MATERIAL TO PROCESS Start Marker

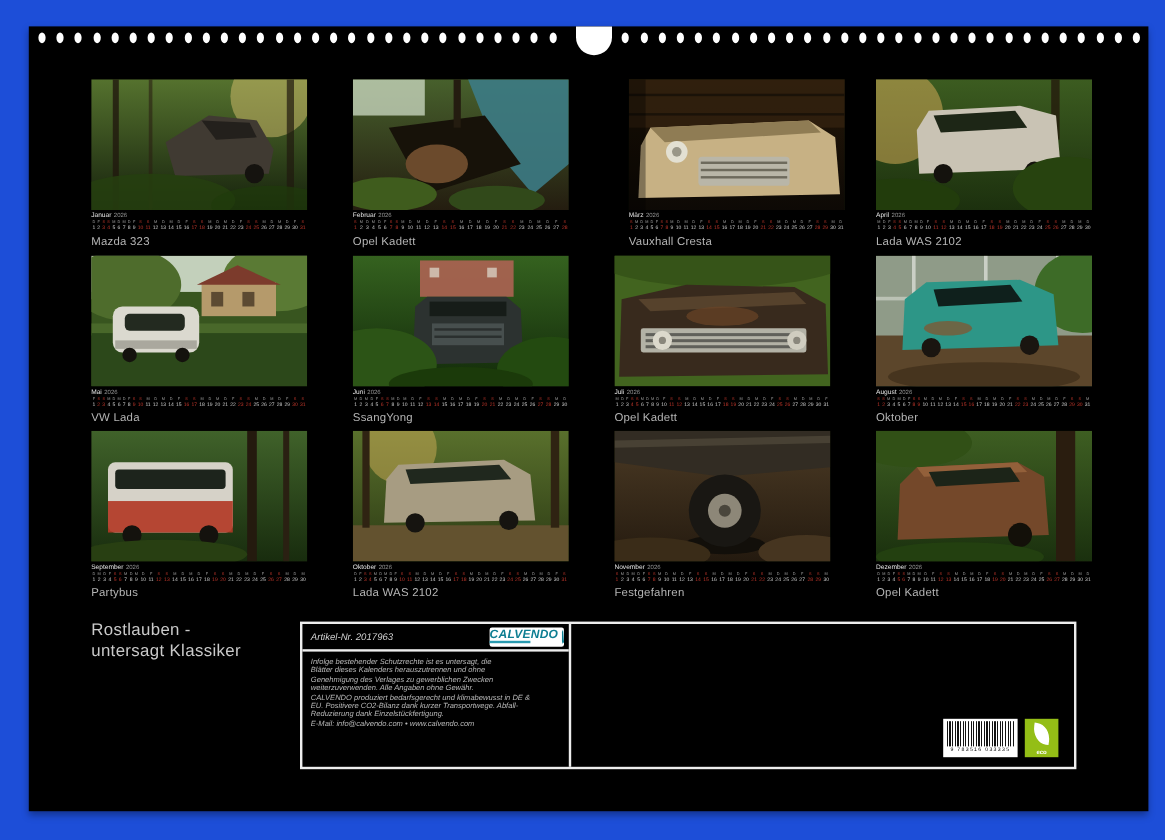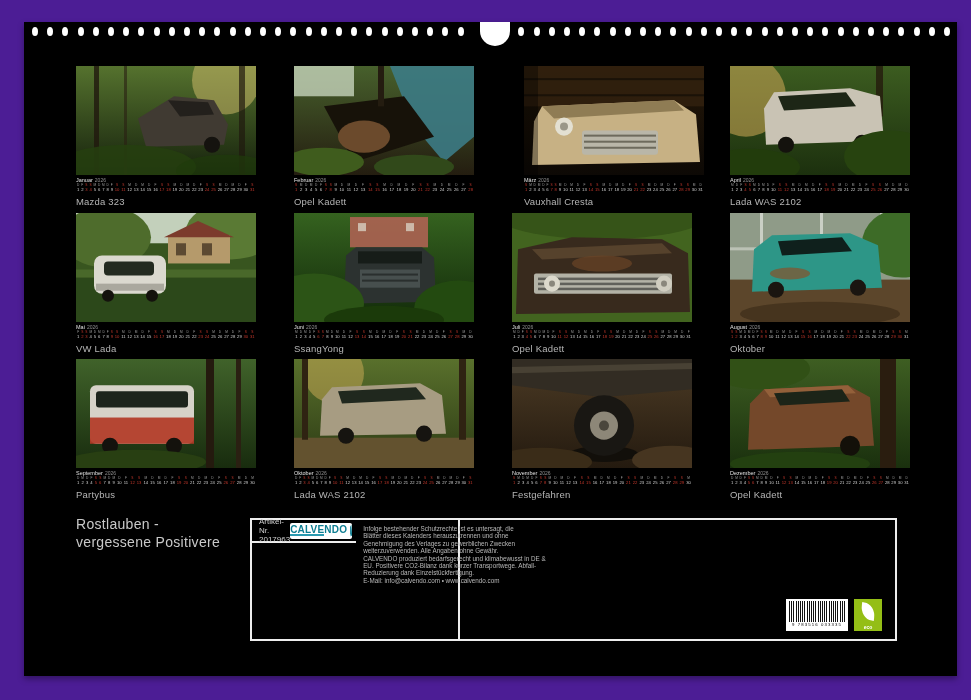--- a/index.html
+++ b/index.html
@@ -1,17 +1,17 @@
 <!DOCTYPE html>
 <html><head>
 <meta charset="utf-8">
 <style>
   html,body{margin:0;padding:0;background:#ffffff;width:971px;height:700px;overflow:hidden;
     font-family:"Liberation Sans","DejaVu Sans",sans-serif;}
-  .sheet{position:relative;width:971px;height:700px;background:#4c1d95;}
+  .sheet{position:relative;width:971px;height:700px;background:#1d4ed8;}
   .page{position:absolute;left:24px;top:22px;width:933px;height:654px;background:#000;
     box-shadow:0 3px 6px rgba(0,0,0,.35);}
   .hole{position:absolute;top:5px;width:6px;height:9px;background:#fff;border-radius:50%;}
   .notch{position:absolute;top:0;left:456px;width:30px;height:24px;background:#fff;
     border-radius:0 0 15px 15px;}
   
   .cell{position:absolute;width:180px;}
   .photo{width:180px;height:109px;overflow:hidden;background:#101408;}
   svg.art{width:100%;height:100%;display:block;}
   .strip{margin-top:2px;}
@@ -21,21 +21,21 @@
   .dy{display:flex;flex-direction:column;align-items:center;color:#cfcfcf;}
   .dy i{font-style:normal;font-size:3.2px;line-height:3.6px;color:#9f9f9f;}
   .dy b{font-weight:normal;font-size:4.2px;line-height:4.8px;}
   .dy.wk i,.dy.wk b{color:#c4372b;}
   .caption{margin-top:4px;font-size:9.5px;color:#b5b5b5;letter-spacing:.2px;}
   
   .back-title{position:absolute;left:52px;top:494px;font-size:14px;line-height:17.5px;color:#c9c9c9;letter-spacing:.3px;}
   
   .infobox{position:absolute;left:226px;top:496px;width:647px;height:123px;border:2px solid #ededed;
     box-sizing:border-box;display:flex;background:#000;}
-  .ib-left{width:208px;border-right:2px solid #ededed;box-sizing:border-box;display:flex;flex-direction:row;}
+  .ib-left{width:224px;border-right:2px solid #ededed;box-sizing:border-box;display:flex;flex-direction:column;font-style:italic;}
   .ib-r1{height:21px;border-bottom:2px solid #ededed;box-sizing:content-box;display:flex;align-items:center;
     justify-content:space-between;padding:0 4px 0 7px;}
   .artikel{font-size:8px;color:#d0d0d0;}
   .logo{width:62px;height:16px;background:#fff;border-radius:2px;display:flex;align-items:center;
     justify-content:center;gap:3px;}
   .ltxt{display:flex;flex-direction:column;align-items:flex-start;}
   .lt{color:#0e7e92;font-weight:bold;font-size:10px;line-height:7px;letter-spacing:.2px;}
   .tagbar{display:block;height:2px;width:34px;background:#2a9ab0;margin-top:1px;}
   .lpin{width:9px;height:12px;background:#0e7e92;clip-path:polygon(0 20%,60% 0,100% 90%,30% 100%,0 75%);}
   .ib-r2{height:25px;border-bottom:2px solid #ededed;display:flex;align-items:center;padding-left:7px;}
@@ -1917,21 +1917,21 @@
               <i>D</i>
               <b>31</b>
             </span>
           </div>
       </div>
       <div class="caption">Opel Kadett</div>
     </div>
 
     <div class="back-title">
       <div>Rostlauben -</div>
-      <div>vergessene Positivere</div>
+      <div>untersagt Klassiker</div>
     </div>
 
     <div class="infobox">
       <div class="ib-left">
         <div class="ib-r1">
           <span class="artikel">Artikel-Nr. 2017963</span>
           <span class="logo">
             <span class="ltxt">
               <span class="lt">CALVENDO</span>
               <span class="tagbar"></span>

MATERIAL TO PROCESS End Marker

*WHAT NEEDS TO BE DONE*
Using the entries above, return each line that includes the word "items".

*RESULT OF THIS TASK*
   .dy{display:flex;flex-direction:column;align-items:center;color:#cfcfcf;}
   .ib-r1{height:21px;border-bottom:2px solid #ededed;box-sizing:content-box;display:flex;align-items:center;
   .logo{width:62px;height:16px;background:#fff;border-radius:2px;display:flex;align-items:center;
   .ltxt{display:flex;flex-direction:column;align-items:flex-start;}
   .ib-r2{height:25px;border-bottom:2px solid #ededed;display:flex;align-items:center;padding-left:7px;}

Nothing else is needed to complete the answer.